— DESCRIPTION OF THE TASK —
Down to the last word, output the records below, skipping any images.

— Entries taken from a collection —
=== Section Start ===
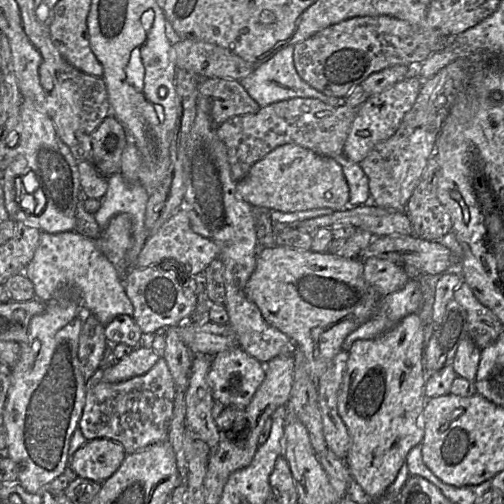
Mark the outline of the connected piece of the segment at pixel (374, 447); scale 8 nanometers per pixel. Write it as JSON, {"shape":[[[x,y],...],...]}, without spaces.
{"shape":[[[416,313],[409,314],[404,317],[393,328],[384,332],[374,339],[369,340],[356,340],[348,352],[348,359],[346,368],[343,374],[343,379],[338,391],[337,408],[339,416],[344,422],[348,434],[350,436],[350,447],[345,457],[345,463],[349,469],[352,482],[354,486],[361,491],[370,501],[375,500],[383,495],[387,488],[393,483],[401,466],[404,464],[408,452],[415,446],[419,445],[424,436],[424,417],[423,407],[427,397],[424,394],[425,382],[427,374],[422,364],[423,342],[424,342],[424,323],[420,316]]]}

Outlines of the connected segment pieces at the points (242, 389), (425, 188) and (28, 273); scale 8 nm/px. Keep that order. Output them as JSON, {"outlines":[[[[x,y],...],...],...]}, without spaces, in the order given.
{"outlines":[[[[239,346],[212,356],[208,382],[213,399],[245,408],[265,378],[265,365]]],[[[433,154],[404,209],[414,237],[438,241],[451,231],[450,215],[437,198],[438,177],[439,163]]],[[[41,231],[38,247],[23,273],[33,283],[35,298],[43,302],[54,298],[77,301],[104,326],[119,315],[133,315],[134,308],[126,295],[123,277],[99,250],[95,239],[76,231]]]]}

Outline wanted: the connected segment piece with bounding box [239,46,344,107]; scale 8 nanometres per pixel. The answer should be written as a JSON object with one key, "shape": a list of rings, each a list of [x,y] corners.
{"shape":[[[286,46],[277,51],[268,60],[255,66],[252,73],[239,82],[260,107],[296,97],[316,98],[331,106],[338,106],[344,102],[344,99],[319,92],[299,77],[294,66],[292,46]]]}

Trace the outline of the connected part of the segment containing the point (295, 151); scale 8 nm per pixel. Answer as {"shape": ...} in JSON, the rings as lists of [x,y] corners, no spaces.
{"shape":[[[297,144],[281,145],[256,162],[249,172],[236,182],[235,193],[252,207],[268,211],[294,212],[316,208],[337,211],[349,206],[349,186],[341,165],[334,158],[316,154]]]}

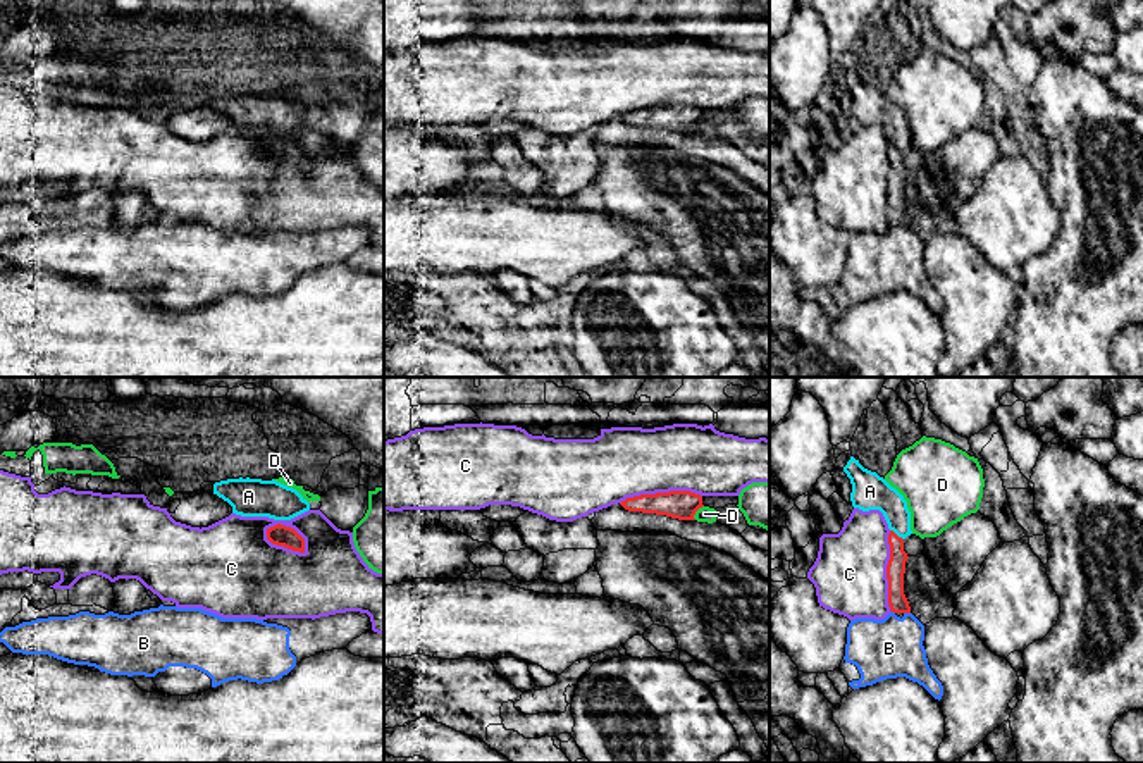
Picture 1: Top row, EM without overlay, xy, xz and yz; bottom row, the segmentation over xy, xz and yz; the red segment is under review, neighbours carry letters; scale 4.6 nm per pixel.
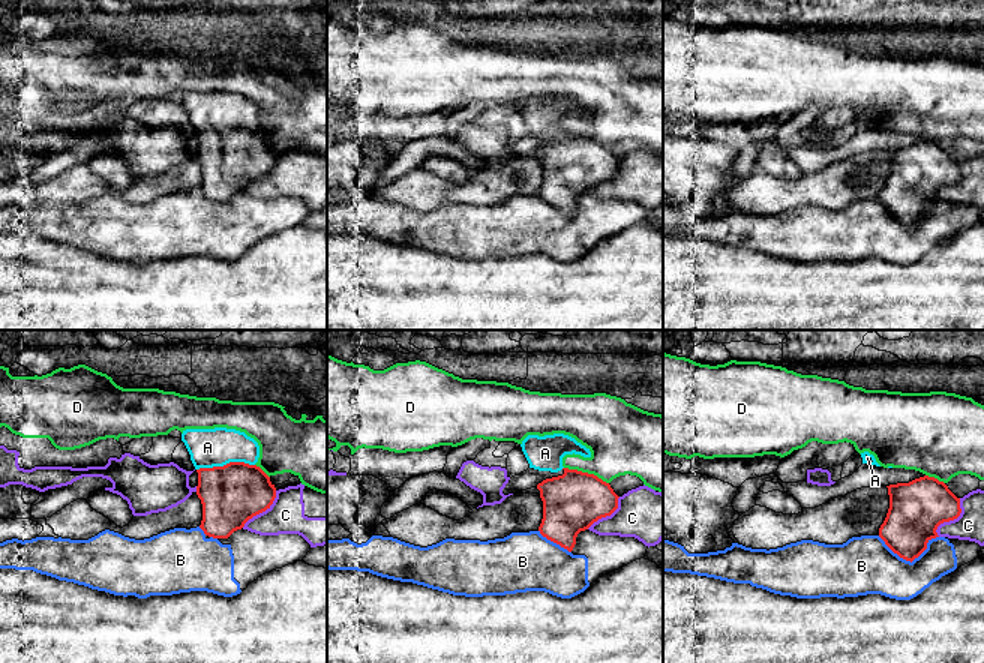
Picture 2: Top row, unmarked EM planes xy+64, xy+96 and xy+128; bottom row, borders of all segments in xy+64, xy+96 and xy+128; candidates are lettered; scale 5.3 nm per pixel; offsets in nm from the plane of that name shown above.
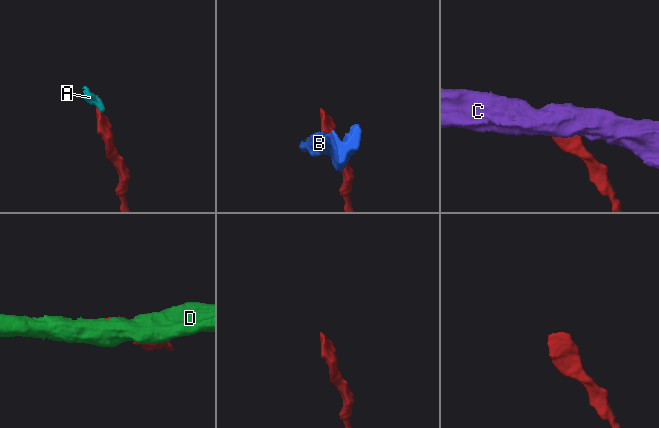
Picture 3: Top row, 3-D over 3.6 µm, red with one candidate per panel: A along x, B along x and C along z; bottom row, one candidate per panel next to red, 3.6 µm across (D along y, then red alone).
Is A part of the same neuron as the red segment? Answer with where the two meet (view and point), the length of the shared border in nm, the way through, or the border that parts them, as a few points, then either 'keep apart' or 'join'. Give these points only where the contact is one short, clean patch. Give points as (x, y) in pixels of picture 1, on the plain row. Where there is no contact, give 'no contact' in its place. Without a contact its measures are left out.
=== Section End ===
— COMPLETED TASK —
Mark the outline of the connected piece of the segment at pixel (374, 447); scale 8 nanometers per pixel. Write it as JSON, {"shape":[[[x,y],...],...]}, without spaces.
{"shape":[[[416,313],[409,314],[404,317],[393,328],[384,332],[374,339],[369,340],[356,340],[348,352],[348,359],[346,368],[343,374],[343,379],[338,391],[337,408],[339,416],[344,422],[348,434],[350,436],[350,447],[345,457],[345,463],[349,469],[352,482],[354,486],[361,491],[370,501],[375,500],[383,495],[387,488],[393,483],[401,466],[404,464],[408,452],[415,446],[419,445],[424,436],[424,417],[423,407],[427,397],[424,394],[425,382],[427,374],[422,364],[423,342],[424,342],[424,323],[420,316]]]}

Outlines of the connected segment pieces at the points (242, 389), (425, 188) and (28, 273); scale 8 nm/px. Keep that order. Output them as JSON, {"outlines":[[[[x,y],...],...],...]}, without spaces, in the order given.
{"outlines":[[[[239,346],[212,356],[208,382],[213,399],[245,408],[265,378],[265,365]]],[[[433,154],[404,209],[414,237],[438,241],[451,231],[450,215],[437,198],[438,177],[439,163]]],[[[41,231],[38,247],[23,273],[33,283],[35,298],[43,302],[54,298],[77,301],[104,326],[119,315],[133,315],[134,308],[126,295],[123,277],[99,250],[95,239],[76,231]]]]}

Outline wanted: the connected segment piece with bounding box [239,46,344,107]; scale 8 nanometres per pixel. The answer should be written as a JSON object with one key, "shape": a list of rings, each a list of [x,y] corners.
{"shape":[[[286,46],[277,51],[268,60],[255,66],[252,73],[239,82],[260,107],[296,97],[316,98],[331,106],[338,106],[344,102],[344,99],[319,92],[299,77],[294,66],[292,46]]]}

Trace the outline of the connected part of the segment containing the point (295, 151); scale 8 nm per pixel. Answer as {"shape": ...} in JSON, the rings as lists of [x,y] corners, no spaces.
{"shape":[[[297,144],[281,145],[256,162],[249,172],[236,182],[235,193],[252,207],[268,211],[294,212],[316,208],[337,211],[349,206],[349,186],[341,165],[334,158],[316,154]]]}

Picture 1: Top row, EM without overlay, xy, xz and yz; bottom row, the segmentation over xy, xz and yz; the red segment is under review, neighbours carry letters; scale 4.6 nm per pixel.
Picture 2: Top row, unmarked EM planes xy+64, xy+96 and xy+128; bottom row, borders of all segments in xy+64, xy+96 and xy+128; candidates are lettered; scale 5.3 nm per pixel; offsets in nm from the plane of that name shown above.
Picture 3: Top row, 3-D over 3.6 µm, red with one candidate per panel: A along x, B along x and C along z; bottom row, one candidate per panel next to red, 3.6 µm across (D along y, then red alone).
Is A part of the same neuron as the red segment? Answer with where the two meet (view and point), the length of the shared border in nm, the way through, or the border that parts them, as a few points, then either 'keep apart' or 'join'. Give these points only where the contact is one short, clean patch. Give points as (x, y) in pixels of picture 1, on the plain row. Where there is no contact, give 'no contact' in its place. Without a contact its measures are left out.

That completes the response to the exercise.